Reproduce every line of the records below word for word, leaving nothing out.

◇ ◇ ◇ ◇ ◇

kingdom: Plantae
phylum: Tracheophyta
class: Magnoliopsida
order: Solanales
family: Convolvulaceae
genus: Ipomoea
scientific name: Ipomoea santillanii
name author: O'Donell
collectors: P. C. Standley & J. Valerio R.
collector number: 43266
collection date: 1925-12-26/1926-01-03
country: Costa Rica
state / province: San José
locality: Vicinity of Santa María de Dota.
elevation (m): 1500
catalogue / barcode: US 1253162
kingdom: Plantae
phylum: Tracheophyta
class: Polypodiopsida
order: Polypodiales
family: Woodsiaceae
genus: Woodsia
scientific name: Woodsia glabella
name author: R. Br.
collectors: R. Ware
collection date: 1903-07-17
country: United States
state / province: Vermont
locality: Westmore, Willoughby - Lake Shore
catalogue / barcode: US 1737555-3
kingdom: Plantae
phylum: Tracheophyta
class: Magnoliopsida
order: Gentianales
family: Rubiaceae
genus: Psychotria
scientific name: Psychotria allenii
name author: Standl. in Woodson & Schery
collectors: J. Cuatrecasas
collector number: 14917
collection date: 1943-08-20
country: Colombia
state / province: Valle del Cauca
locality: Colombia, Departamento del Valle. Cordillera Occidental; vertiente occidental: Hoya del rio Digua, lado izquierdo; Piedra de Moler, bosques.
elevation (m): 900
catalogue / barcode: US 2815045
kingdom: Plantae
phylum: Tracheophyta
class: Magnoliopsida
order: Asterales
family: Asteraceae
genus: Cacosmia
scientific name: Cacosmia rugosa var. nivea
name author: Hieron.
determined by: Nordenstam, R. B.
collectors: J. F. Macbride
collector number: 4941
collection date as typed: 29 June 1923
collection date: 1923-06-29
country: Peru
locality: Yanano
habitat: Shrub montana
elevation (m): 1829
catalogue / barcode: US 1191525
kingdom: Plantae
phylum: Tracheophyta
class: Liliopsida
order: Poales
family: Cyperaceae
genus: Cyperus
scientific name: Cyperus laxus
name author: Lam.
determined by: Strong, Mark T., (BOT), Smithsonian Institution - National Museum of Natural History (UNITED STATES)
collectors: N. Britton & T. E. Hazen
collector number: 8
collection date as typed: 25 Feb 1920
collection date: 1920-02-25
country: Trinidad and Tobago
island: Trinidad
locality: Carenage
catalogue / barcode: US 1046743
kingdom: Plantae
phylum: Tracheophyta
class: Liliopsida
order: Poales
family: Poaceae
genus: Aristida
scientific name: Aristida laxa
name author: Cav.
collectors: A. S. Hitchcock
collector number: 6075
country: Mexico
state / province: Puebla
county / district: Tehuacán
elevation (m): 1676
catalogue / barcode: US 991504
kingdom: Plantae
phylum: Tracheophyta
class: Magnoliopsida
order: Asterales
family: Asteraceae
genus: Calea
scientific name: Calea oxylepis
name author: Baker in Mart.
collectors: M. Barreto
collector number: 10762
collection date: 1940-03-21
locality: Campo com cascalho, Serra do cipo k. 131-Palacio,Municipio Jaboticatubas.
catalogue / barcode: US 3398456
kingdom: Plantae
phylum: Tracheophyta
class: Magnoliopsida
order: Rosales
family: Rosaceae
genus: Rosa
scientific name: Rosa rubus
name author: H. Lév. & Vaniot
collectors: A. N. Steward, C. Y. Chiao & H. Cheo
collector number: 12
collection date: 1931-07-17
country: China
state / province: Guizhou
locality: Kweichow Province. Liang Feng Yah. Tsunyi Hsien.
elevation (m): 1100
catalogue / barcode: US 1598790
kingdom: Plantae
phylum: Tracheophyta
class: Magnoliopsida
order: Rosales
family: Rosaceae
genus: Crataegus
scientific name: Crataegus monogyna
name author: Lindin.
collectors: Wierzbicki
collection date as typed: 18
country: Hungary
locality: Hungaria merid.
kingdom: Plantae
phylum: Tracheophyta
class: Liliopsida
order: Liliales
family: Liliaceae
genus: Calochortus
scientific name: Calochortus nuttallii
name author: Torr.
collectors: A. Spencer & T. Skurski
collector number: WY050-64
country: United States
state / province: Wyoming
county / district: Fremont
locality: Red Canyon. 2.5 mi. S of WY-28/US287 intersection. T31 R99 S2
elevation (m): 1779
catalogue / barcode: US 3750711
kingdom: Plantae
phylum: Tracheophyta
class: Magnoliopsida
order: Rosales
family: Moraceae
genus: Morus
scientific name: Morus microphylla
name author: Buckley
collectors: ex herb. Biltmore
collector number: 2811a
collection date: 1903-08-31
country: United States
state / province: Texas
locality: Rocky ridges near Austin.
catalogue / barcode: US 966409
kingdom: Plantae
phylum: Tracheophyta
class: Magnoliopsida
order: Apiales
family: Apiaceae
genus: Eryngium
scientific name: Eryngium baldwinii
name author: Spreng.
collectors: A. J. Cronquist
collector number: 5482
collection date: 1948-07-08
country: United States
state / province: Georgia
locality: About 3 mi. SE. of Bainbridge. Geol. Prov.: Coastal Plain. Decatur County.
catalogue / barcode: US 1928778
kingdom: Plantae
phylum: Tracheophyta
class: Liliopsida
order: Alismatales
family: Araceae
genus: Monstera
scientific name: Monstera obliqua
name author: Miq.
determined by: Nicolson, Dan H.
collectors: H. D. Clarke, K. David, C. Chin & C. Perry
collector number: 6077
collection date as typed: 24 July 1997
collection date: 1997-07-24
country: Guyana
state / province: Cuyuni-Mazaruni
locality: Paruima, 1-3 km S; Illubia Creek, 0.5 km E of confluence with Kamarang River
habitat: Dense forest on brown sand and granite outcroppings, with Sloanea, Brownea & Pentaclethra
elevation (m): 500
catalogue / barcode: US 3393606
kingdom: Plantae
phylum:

◇ ◇ ◇ ◇ ◇

*Worked solution*.
kingdom: Plantae
phylum: Tracheophyta
class: Magnoliopsida
order: Solanales
family: Convolvulaceae
genus: Ipomoea
scientific name: Ipomoea santillanii
name author: O'Donell
collectors: P. C. Standley & J. Valerio R.
collector number: 43266
collection date: 1925-12-26/1926-01-03
country: Costa Rica
state / province: San José
locality: Vicinity of Santa María de Dota.
elevation (m): 1500
catalogue / barcode: US 1253162
kingdom: Plantae
phylum: Tracheophyta
class: Polypodiopsida
order: Polypodiales
family: Woodsiaceae
genus: Woodsia
scientific name: Woodsia glabella
name author: R. Br.
collectors: R. Ware
collection date: 1903-07-17
country: United States
state / province: Vermont
locality: Westmore, Willoughby - Lake Shore
catalogue / barcode: US 1737555-3
kingdom: Plantae
phylum: Tracheophyta
class: Magnoliopsida
order: Gentianales
family: Rubiaceae
genus: Psychotria
scientific name: Psychotria allenii
name author: Standl. in Woodson & Schery
collectors: J. Cuatrecasas
collector number: 14917
collection date: 1943-08-20
country: Colombia
state / province: Valle del Cauca
locality: Colombia, Departamento del Valle. Cordillera Occidental; vertiente occidental: Hoya del rio Digua, lado izquierdo; Piedra de Moler, bosques.
elevation (m): 900
catalogue / barcode: US 2815045
kingdom: Plantae
phylum: Tracheophyta
class: Magnoliopsida
order: Asterales
family: Asteraceae
genus: Cacosmia
scientific name: Cacosmia rugosa var. nivea
name author: Hieron.
determined by: Nordenstam, R. B.
collectors: J. F. Macbride
collector number: 4941
collection date as typed: 29 June 1923
collection date: 1923-06-29
country: Peru
locality: Yanano
habitat: Shrub montana
elevation (m): 1829
catalogue / barcode: US 1191525
kingdom: Plantae
phylum: Tracheophyta
class: Liliopsida
order: Poales
family: Cyperaceae
genus: Cyperus
scientific name: Cyperus laxus
name author: Lam.
determined by: Strong, Mark T., (BOT), Smithsonian Institution - National Museum of Natural History (UNITED STATES)
collectors: N. Britton & T. E. Hazen
collector number: 8
collection date as typed: 25 Feb 1920
collection date: 1920-02-25
country: Trinidad and Tobago
island: Trinidad
locality: Carenage
catalogue / barcode: US 1046743
kingdom: Plantae
phylum: Tracheophyta
class: Liliopsida
order: Poales
family: Poaceae
genus: Aristida
scientific name: Aristida laxa
name author: Cav.
collectors: A. S. Hitchcock
collector number: 6075
country: Mexico
state / province: Puebla
county / district: Tehuacán
elevation (m): 1676
catalogue / barcode: US 991504
kingdom: Plantae
phylum: Tracheophyta
class: Magnoliopsida
order: Asterales
family: Asteraceae
genus: Calea
scientific name: Calea oxylepis
name author: Baker in Mart.
collectors: M. Barreto
collector number: 10762
collection date: 1940-03-21
locality: Campo com cascalho, Serra do cipo k. 131-Palacio,Municipio Jaboticatubas.
catalogue / barcode: US 3398456
kingdom: Plantae
phylum: Tracheophyta
class: Magnoliopsida
order: Rosales
family: Rosaceae
genus: Rosa
scientific name: Rosa rubus
name author: H. Lév. & Vaniot
collectors: A. N. Steward, C. Y. Chiao & H. Cheo
collector number: 12
collection date: 1931-07-17
country: China
state / province: Guizhou
locality: Kweichow Province. Liang Feng Yah. Tsunyi Hsien.
elevation (m): 1100
catalogue / barcode: US 1598790
kingdom: Plantae
phylum: Tracheophyta
class: Magnoliopsida
order: Rosales
family: Rosaceae
genus: Crataegus
scientific name: Crataegus monogyna
name author: Lindin.
collectors: Wierzbicki
collection date as typed: 18
country: Hungary
locality: Hungaria merid.
kingdom: Plantae
phylum: Tracheophyta
class: Liliopsida
order: Liliales
family: Liliaceae
genus: Calochortus
scientific name: Calochortus nuttallii
name author: Torr.
collectors: A. Spencer & T. Skurski
collector number: WY050-64
country: United States
state / province: Wyoming
county / district: Fremont
locality: Red Canyon. 2.5 mi. S of WY-28/US287 intersection. T31 R99 S2
elevation (m): 1779
catalogue / barcode: US 3750711
kingdom: Plantae
phylum: Tracheophyta
class: Magnoliopsida
order: Rosales
family: Moraceae
genus: Morus
scientific name: Morus microphylla
name author: Buckley
collectors: ex herb. Biltmore
collector number: 2811a
collection date: 1903-08-31
country: United States
state / province: Texas
locality: Rocky ridges near Austin.
catalogue / barcode: US 966409
kingdom: Plantae
phylum: Tracheophyta
class: Magnoliopsida
order: Apiales
family: Apiaceae
genus: Eryngium
scientific name: Eryngium baldwinii
name author: Spreng.
collectors: A. J. Cronquist
collector number: 5482
collection date: 1948-07-08
country: United States
state / province: Georgia
locality: About 3 mi. SE. of Bainbridge. Geol. Prov.: Coastal Plain. Decatur County.
catalogue / barcode: US 1928778
kingdom: Plantae
phylum: Tracheophyta
class: Liliopsida
order: Alismatales
family: Araceae
genus: Monstera
scientific name: Monstera obliqua
name author: Miq.
determined by: Nicolson, Dan H.
collectors: H. D. Clarke, K. David, C. Chin & C. Perry
collector number: 6077
collection date as typed: 24 July 1997
collection date: 1997-07-24
country: Guyana
state / province: Cuyuni-Mazaruni
locality: Paruima, 1-3 km S; Illubia Creek, 0.5 km E of confluence with Kamarang River
habitat: Dense forest on brown sand and granite outcroppings, with Sloanea, Brownea & Pentaclethra
elevation (m): 500
catalogue / barcode: US 3393606
kingdom: Plantae
phylum:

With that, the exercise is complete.